» **EXERCISE OBJECTIVE**
Return the lines from the start of the data through the line with "bowl: none [331,601,444,697]". Include both of those lines and no others.

━━ LISTED ENTRIES

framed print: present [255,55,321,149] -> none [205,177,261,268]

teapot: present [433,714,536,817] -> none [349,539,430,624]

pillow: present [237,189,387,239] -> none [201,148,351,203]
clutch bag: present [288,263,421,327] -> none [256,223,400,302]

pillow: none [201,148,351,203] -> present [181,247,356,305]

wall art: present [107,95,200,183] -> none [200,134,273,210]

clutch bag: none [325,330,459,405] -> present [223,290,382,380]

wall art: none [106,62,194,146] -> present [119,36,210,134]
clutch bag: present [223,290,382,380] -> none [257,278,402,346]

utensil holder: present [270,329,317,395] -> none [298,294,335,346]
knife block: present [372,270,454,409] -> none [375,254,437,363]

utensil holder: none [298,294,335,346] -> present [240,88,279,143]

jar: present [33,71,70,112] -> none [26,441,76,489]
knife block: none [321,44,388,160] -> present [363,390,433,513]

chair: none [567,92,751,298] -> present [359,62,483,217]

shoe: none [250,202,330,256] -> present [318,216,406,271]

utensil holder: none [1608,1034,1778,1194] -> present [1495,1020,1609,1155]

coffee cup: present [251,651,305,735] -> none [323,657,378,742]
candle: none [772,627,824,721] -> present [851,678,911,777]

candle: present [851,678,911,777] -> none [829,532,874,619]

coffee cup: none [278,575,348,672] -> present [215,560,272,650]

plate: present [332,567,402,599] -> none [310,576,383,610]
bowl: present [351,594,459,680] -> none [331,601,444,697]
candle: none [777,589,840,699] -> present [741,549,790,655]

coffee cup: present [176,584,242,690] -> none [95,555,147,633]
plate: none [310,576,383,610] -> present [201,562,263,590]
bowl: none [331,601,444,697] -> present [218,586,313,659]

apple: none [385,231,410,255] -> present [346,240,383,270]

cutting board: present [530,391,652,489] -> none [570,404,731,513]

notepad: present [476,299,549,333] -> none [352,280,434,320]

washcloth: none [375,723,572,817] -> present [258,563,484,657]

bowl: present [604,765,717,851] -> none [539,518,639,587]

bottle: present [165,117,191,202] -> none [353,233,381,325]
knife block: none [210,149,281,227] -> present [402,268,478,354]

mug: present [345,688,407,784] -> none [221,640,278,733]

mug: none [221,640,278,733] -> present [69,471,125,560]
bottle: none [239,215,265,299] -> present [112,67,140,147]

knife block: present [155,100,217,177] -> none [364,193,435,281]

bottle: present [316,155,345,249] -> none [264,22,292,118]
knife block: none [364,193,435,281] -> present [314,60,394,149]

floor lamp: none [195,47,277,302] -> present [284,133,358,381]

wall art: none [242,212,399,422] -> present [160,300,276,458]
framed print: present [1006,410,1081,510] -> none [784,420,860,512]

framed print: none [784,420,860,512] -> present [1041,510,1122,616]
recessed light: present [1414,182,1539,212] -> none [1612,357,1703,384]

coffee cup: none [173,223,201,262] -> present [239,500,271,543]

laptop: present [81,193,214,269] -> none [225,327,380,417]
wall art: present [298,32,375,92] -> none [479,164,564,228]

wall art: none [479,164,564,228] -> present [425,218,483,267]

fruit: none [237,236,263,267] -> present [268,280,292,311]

━━━━

» **OUTPUT OF THE EXERCISE**
framed print: present [255,55,321,149] -> none [205,177,261,268]

teapot: present [433,714,536,817] -> none [349,539,430,624]

pillow: present [237,189,387,239] -> none [201,148,351,203]
clutch bag: present [288,263,421,327] -> none [256,223,400,302]

pillow: none [201,148,351,203] -> present [181,247,356,305]

wall art: present [107,95,200,183] -> none [200,134,273,210]

clutch bag: none [325,330,459,405] -> present [223,290,382,380]

wall art: none [106,62,194,146] -> present [119,36,210,134]
clutch bag: present [223,290,382,380] -> none [257,278,402,346]

utensil holder: present [270,329,317,395] -> none [298,294,335,346]
knife block: present [372,270,454,409] -> none [375,254,437,363]

utensil holder: none [298,294,335,346] -> present [240,88,279,143]

jar: present [33,71,70,112] -> none [26,441,76,489]
knife block: none [321,44,388,160] -> present [363,390,433,513]

chair: none [567,92,751,298] -> present [359,62,483,217]

shoe: none [250,202,330,256] -> present [318,216,406,271]

utensil holder: none [1608,1034,1778,1194] -> present [1495,1020,1609,1155]

coffee cup: present [251,651,305,735] -> none [323,657,378,742]
candle: none [772,627,824,721] -> present [851,678,911,777]

candle: present [851,678,911,777] -> none [829,532,874,619]

coffee cup: none [278,575,348,672] -> present [215,560,272,650]

plate: present [332,567,402,599] -> none [310,576,383,610]
bowl: present [351,594,459,680] -> none [331,601,444,697]
candle: none [777,589,840,699] -> present [741,549,790,655]

coffee cup: present [176,584,242,690] -> none [95,555,147,633]
plate: none [310,576,383,610] -> present [201,562,263,590]
bowl: none [331,601,444,697] -> present [218,586,313,659]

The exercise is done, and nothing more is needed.